I'm using Claude Code. I've been building software as a solo freelancer for the last 20+ years.
My latest workflow
- I work on "regular" web apps, C#/.NET on backend, React on web.
- I'm using 3-8 sessions in parallel, depending on the tasks and the mental bandwidth I have, all visible on external display.
- I've markdown rule files & documentation, 30k lines in total. Some of them describes how I want the agent to work (rule files), some of them describes the features/systems of the app.
- Depending on what I'm working on, I load relevant rule files selectively into the context via commands. I have a /fullstack command that loads @backend.md, @frontend.md and a few more. I have similar /frontend, /backend, /test commands with a few variants. These are the load bearing columns of my workflow. Agents takes a lot more time and produces more slop without these. Each one is written by agents also, with my guidance. They evolve based on what we encounter.
- Every feature in the app, and every system, has a markdown document that's created by the implementing agent, describing how it works, what it does, where it's used, why it's created, main entry points, main logic, gotchas specific to this feature/system etc.

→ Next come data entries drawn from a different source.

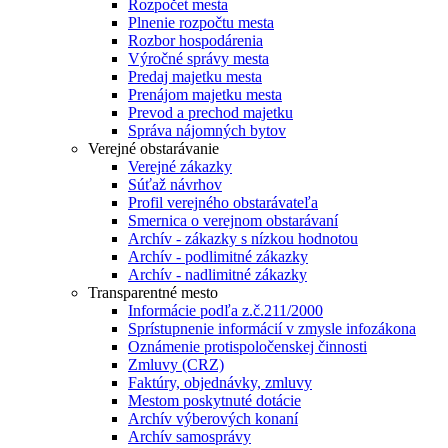
Rozpočet mesta
Plnenie rozpočtu mesta
Rozbor hospodárenia
Výročné správy mesta
Predaj majetku mesta
Prenájom majetku mesta
Prevod a prechod majetku
Správa nájomných bytov
Verejné obstarávanie
Verejné zákazky
Súťaž návrhov
Profil verejného obstarávateľa
Smernica o verejnom obstarávaní
Archív - zákazky s nízkou hodnotou
Archív - podlimitné zákazky
Archív - nadlimitné zákazky
Transparentné mesto
Informácie podľa z.č.211/2000
Sprístupnenie informácií v zmysle infozákona
Oznámenie protispoločenskej činnosti
Zmluvy (CRZ)
Faktúry, objednávky, zmluvy
Mestom poskytnuté dotácie
Archív výberových konaní
Archív samosprávy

After every session, I have /write-system, /write-feature commands that I use to make the agent create/update those, with specific guidance on verbosity, complexity, length.
- Each session I select a specific task for a single system. I reference the relevant rule files and feature/system doc, and describe what I want it to achieve and start plan mode. If there are existing similar features, I ask the agent to explore and build something similar.

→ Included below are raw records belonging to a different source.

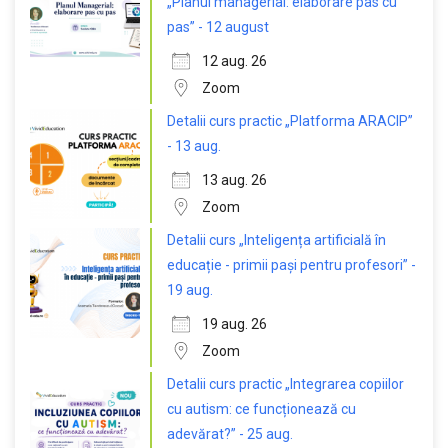
„Planul managerial: elaborare pas cu
pas” - 12 august
12 aug. 26
Zoom
Detalii curs practic „Platforma ARACIP”
- 13 aug.
13 aug. 26
Zoom
Detalii curs „Inteligența artificială în
educație - primii pași pentru profesori” -
19 aug.
19 aug. 26
Zoom
Detalii curs practic „Integrarea copiilor
cu autism: ce funcționează cu
adevărat?” - 25 aug.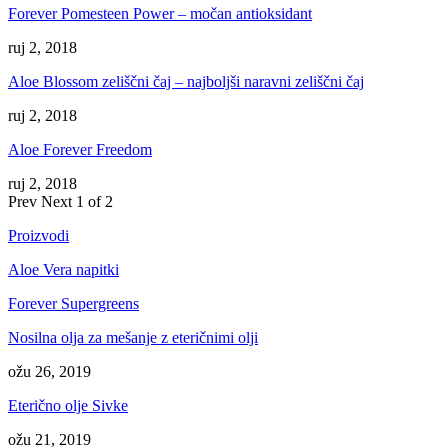
Forever Pomesteen Power – močan antioksidant
ruj 2, 2018
Aloe Blossom zeliščni čaj – najboljši naravni zeliščni čaj
ruj 2, 2018
Aloe Forever Freedom
ruj 2, 2018
Prev
Next
1 of 2
Proizvodi
Aloe Vera napitki
Forever Supergreens
Nosilna olja za mešanje z eteričnimi olji
ožu 26, 2019
Eterično olje Sivke
ožu 21, 2019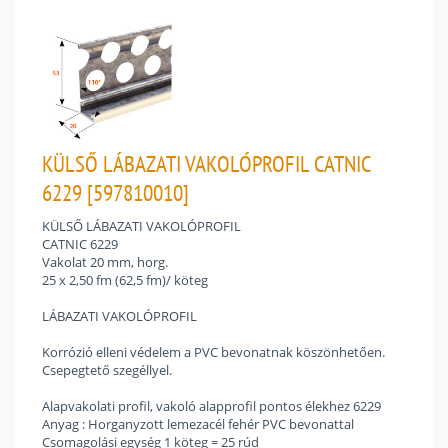
KÜLSŐ LÁBAZATI VAKOLÓPROFIL CATNIC
6229 [597810010]
KÜLSŐ LÁBAZATI VAKOLÓPROFIL
CATNIC 6229
Vakolat 20 mm, horg.
25 x 2,50 fm (62,5 fm)/ köteg
LÁBAZATI VAKOLÓPROFIL
Korrózió elleni védelem a PVC bevonatnak köszönhetően.
Csepegtető szegéllyel.
Alapvakolati profil, vakoló alapprofil pontos élekhez 6229
Anyag : Horganyzott lemezacél fehér PVC bevonattal
Csomagolási egység 1 köteg = 25 rúd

- Each task is specifically tuned to be planned/worked in a single session. This is the most crucial role of mine.
- For work that would span multiple sessions, I use a single session to create the initial plan, then plan each phase in depth in separate sessions.
- After it creates the plan, I examine, do a bit of back and forth, then approve.

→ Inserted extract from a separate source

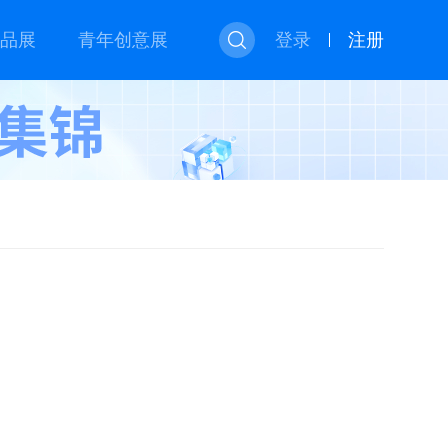
品展
青年创意展
登录
注册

- I watch it while it builds. Usually I have 1-2 main tasks and a few subtasks going in parallel. I pay close attention to main tasks and intervene when required. Subtasks rarely requires intervention due to their scope.
- After the building part is done, I go through the code via editor, test manually via UI, while the agent creates tests for the thing we built, again with specific guidance on what needs to be tested and how. Since the plan is pre-approved by me, this step usually goes without a hitch.
- Then I make the agent create/update the relevant documents.
- Last week I built another system to enhance that flow. I created a /devlog command. With the assist of some CLI tools and cladude log parsing, it creates a devlog file with some metadata (tokens, length, files updated, docs updated etc) and agent fills it with a title, summary of work, key decisions, lessons learned. First prompt is also copied there. These also get added to the relevant feature/system document automatically as changelog entries. So, for every session, I've a clear document about what got done, how long it took, what was the gotchas, what went right, what went wrong etc. This proved to be invaluable even with a week worth of develops, and allows me to further refine my workflows.
This looks convoluted at a first glance, but it's evolved over the months and works great. The code quality is almost the same with what I would have written by myself. All because of existing code to use as examples, and the rule files guiding the agents. I was already a fast builder before, but with agents it's a whole new level.
And this flow really unlocked with Opus 4.5. Sonnet 3.5/4/4.5 was also working OK, but required a lot more handholding and steering and correction. Parallel sessions wasn't really possible without producing slop. Opus 4.5 is significantly better.
More technical/close-to-hardware work will most likely require a different set of guidance & flow to create non-slop code. I don't have any experience there.
You need to invest in improving the workflow. The capacity is there in the models. The results all depends on how you use them.